In saying "no" I shut my eyes to the blessings around me.
But in saying "yes" I begin to see all that is out there.
Never tire. Never quit. At least once a week I fail at doing either. It's not that it's so hard to "do good," but it's often not as alluring or fun. This lenten season I have been "fasting" from saying no and "feasting" on saying yes. This has been a difficult journey, and yet it has also been a very prosperous one. I have been tempted to say to my kids, "No I can't do that," or "No, we don't have the time." When my wife asks me to do something, and my first thought is to "I cannot do that right now" I stop and think about my lenten promise and instead say, "Yes, but please give me a moment so I can finish what I am doing." It's a subtle difference, that keeps me focused on the positiveness and productiveness of the moment.
This past weekend I had the pleasure of my parents company. Their four day stay was packed with things they wanted to do, and things that would be the last thing I'd want to do. But I didn't have that luxury. I had to say yes. I drove them to see an old friend where we spent the day listening to wonderful stories of her and Picasso's daughter, and feeding raccoons in the middle of the night, and not to mention offer her company when there had been none.
On the drive home, instead of taking the freeway, we took back roads. As we drove through the small suburban towns of Southern California, we were blessed with spring blooms bursting from the ground to the trees. 50+ miles of beauty that I would have missed otherwise.

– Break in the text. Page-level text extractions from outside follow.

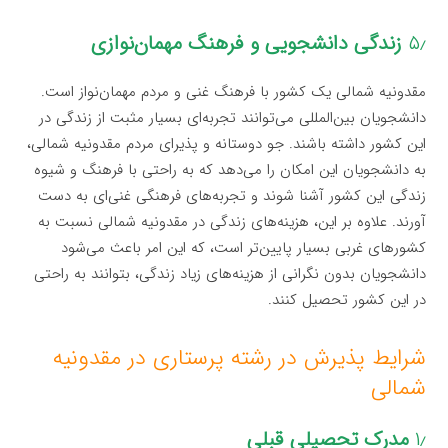
۵٫
زندگی دانشجویی و فرهنگ مهمان‌نوازی
مقدونیه شمالی یک کشور با فرهنگ غنی و مردم مهمان‌نواز است.
دانشجویان بین‌المللی می‌توانند تجربه‌ای بسیار مثبت از زندگی در
این کشور داشته باشند. جو دوستانه و پذیرای مردم مقدونیه شمالی،
به دانشجویان این امکان را می‌دهد که به راحتی با فرهنگ و شیوه
زندگی این کشور آشنا شوند و تجربه‌های فرهنگی غنی‌ای به دست
آورند. علاوه بر این، هزینه‌های زندگی در مقدونیه شمالی نسبت به
کشورهای غربی بسیار پایین‌تر است، که این امر باعث می‌شود
دانشجویان بدون نگرانی از هزینه‌های زیاد زندگی، بتوانند به راحتی
در این کشور تحصیل کنند.
شرایط پذیرش در رشته پرستاری در مقدونیه
شمالی
۱٫
مدرک تحصیلی قبلی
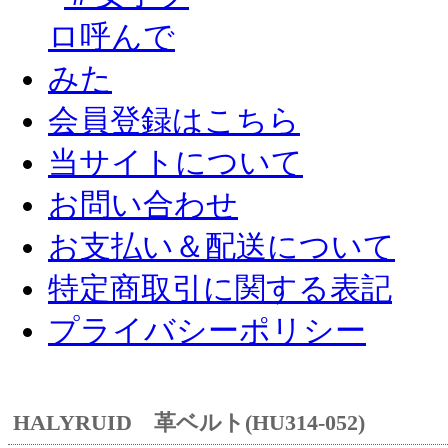
会員登録はこちら
当サイトについて
お問い合わせ
お支払い＆配送について
特定商取引に関する表記
プライバシーポリシー
HALYRUID 革ベルト(HU314-052)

Same was true the next day when they asked to go to the Antelope Valley State Park to see the wild poppies in bloom. Yes, I would have rather stayed at home. Yes, I would have chosen anything other than wasting gas and racking up miles on the car. Yet, I said yes and God rewarded me.
What I've learned so far is that in saying "no" I close myself off, I shut my eyes to the blessings around me. But in saying yes, I begin to see all that is out there. Yes, it is often tiresome to do it, but it has produced some wonderful rewards.

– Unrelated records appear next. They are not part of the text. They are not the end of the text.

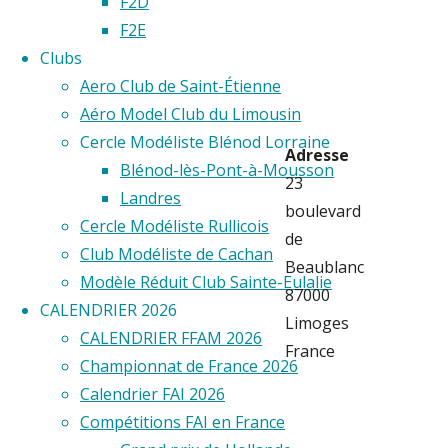
F2D
F2E
Limous
Clubs
Aero Club de Saint-Étienne
Aéro Model Club du Limousin
Cercle Modéliste Blénod Lorraine
Adresse
Blénod-lès-Pont-à-Mousson
23
Landres
boulevard
Cercle Modéliste Rullicois
de
Club Modéliste de Cachan
Beaublanc
Modèle Réduit Club Sainte-Eulalie
87000
CALENDRIER 2026
Limoges
CALENDRIER FFAM 2026
France
Championnat de France 2026
Calendrier FAI 2026
Compétitions FAI en France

Like this passage, it reminds me never to tire or never quit. Even though I want to say no, it's in my feasting on the "yes" that keeps me motivated, and continues to yield a surprising reward. Jesus tells us there is work to be done. And while that work may seem like an endless, tiresome task...keep on going. Stay with it and look for the Spirit (which is always present) for your strength.
So what do you say? Will you say "Yes" today? I bet you something good will happen if you do.